■ Documento:
>>

Da Togliatti a Berlinguer: “Non diventeremo mai socialdemocratici”

Certamente nel testo contro Filippo Turati prevale l'antisocialismo: l'odio, il disprezzo e la condanna per il socialista in quanto autonomo dai comunisti e animatore di tradizioni più antiche e più vitali. E' l'epoca in cui il Komintern teorizzava il "socialfascismo". Ma quanto di questa politica è morto? Moltissimo, ma non tutto. Rimase intatta da parte comunista la condanna della "socialdemocratizzazione".
Ancora negli anni Cinquanta la socialdemocrazia era dipinta come a deriva fascista ("governo SS" era il ministero Scelba con il leader del PSDI vicepresidente) e successivamente negli anni Sessanta la "socialdemocratizzazione" del PSI ad opera di Nenni (la politica di autonomia dal PCI e di unificazione PSI-PSDI) fu indicata come indebolimento della democrazia italiana di fronte al sempre incombente pericolo fascista.

<<

■ Materiale:
>>

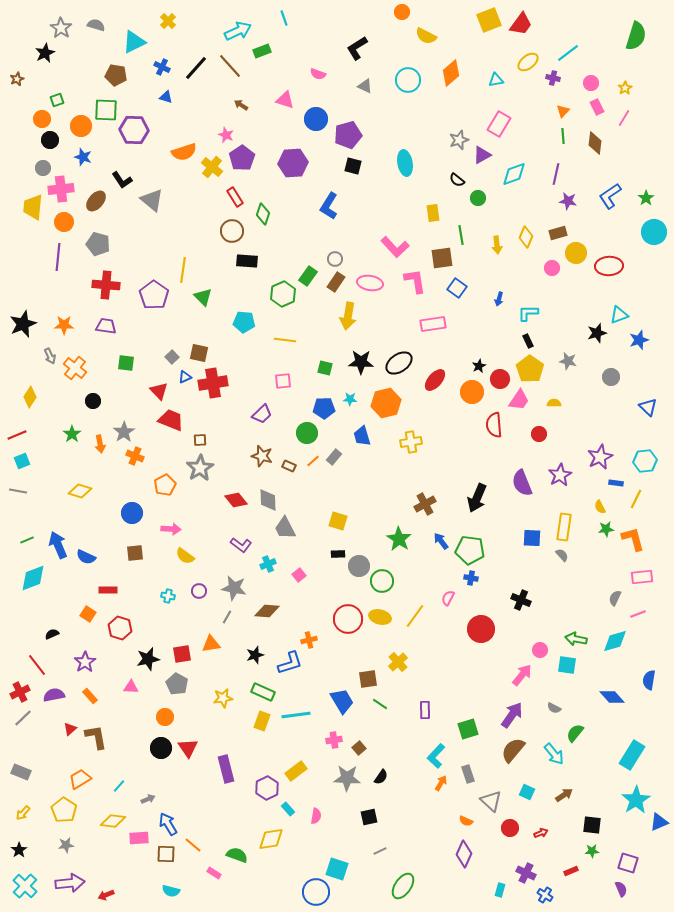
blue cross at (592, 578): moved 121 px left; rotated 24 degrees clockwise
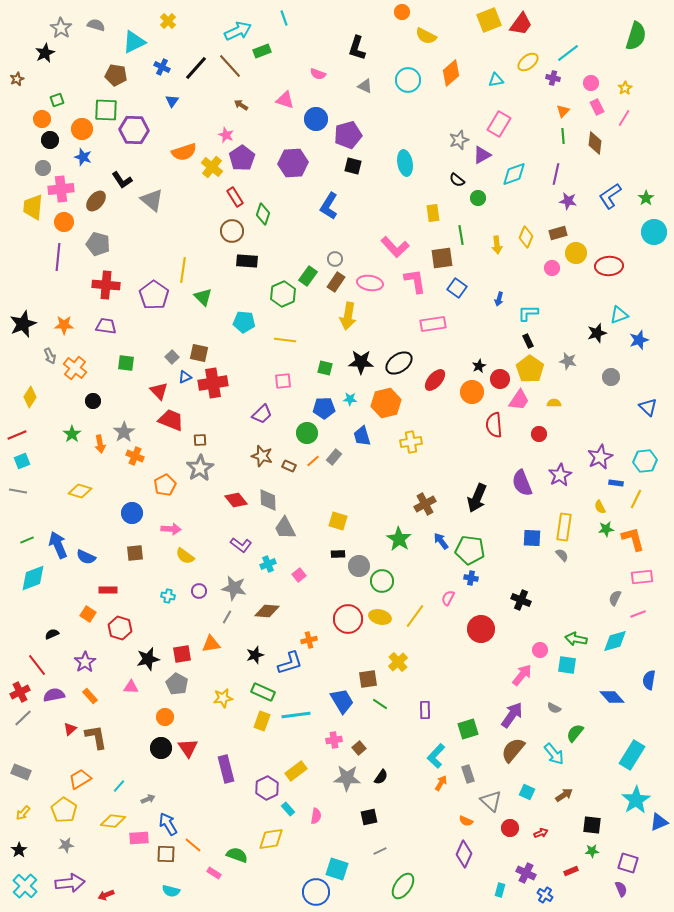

<<

■ Consegne:
A) Elenca tutte le persone chiamate per nome nel documento, titolo compreso.
B) Riassumi il documento in due frasi.

■ Soluzioni per consegna:
A) Togliatti, Berlinguer, Filippo Turati, Scelba, Nenni.

B) Nel testo contro Filippo Turati, scritto all'epoca in cui il Komintern teorizzava il "socialfascismo", prevale l'antisocialismo, e di quella politica rimase intatta, da parte comunista, la condanna della "socialdemocratizzazione". Negli anni Cinquanta la socialdemocrazia era dipinta come a deriva fascista, e negli anni Sessanta la "socialdemocratizzazione" del PSI a opera di Nenni fu indicata come un indebolimento della democrazia italiana di fronte al pericolo fascista.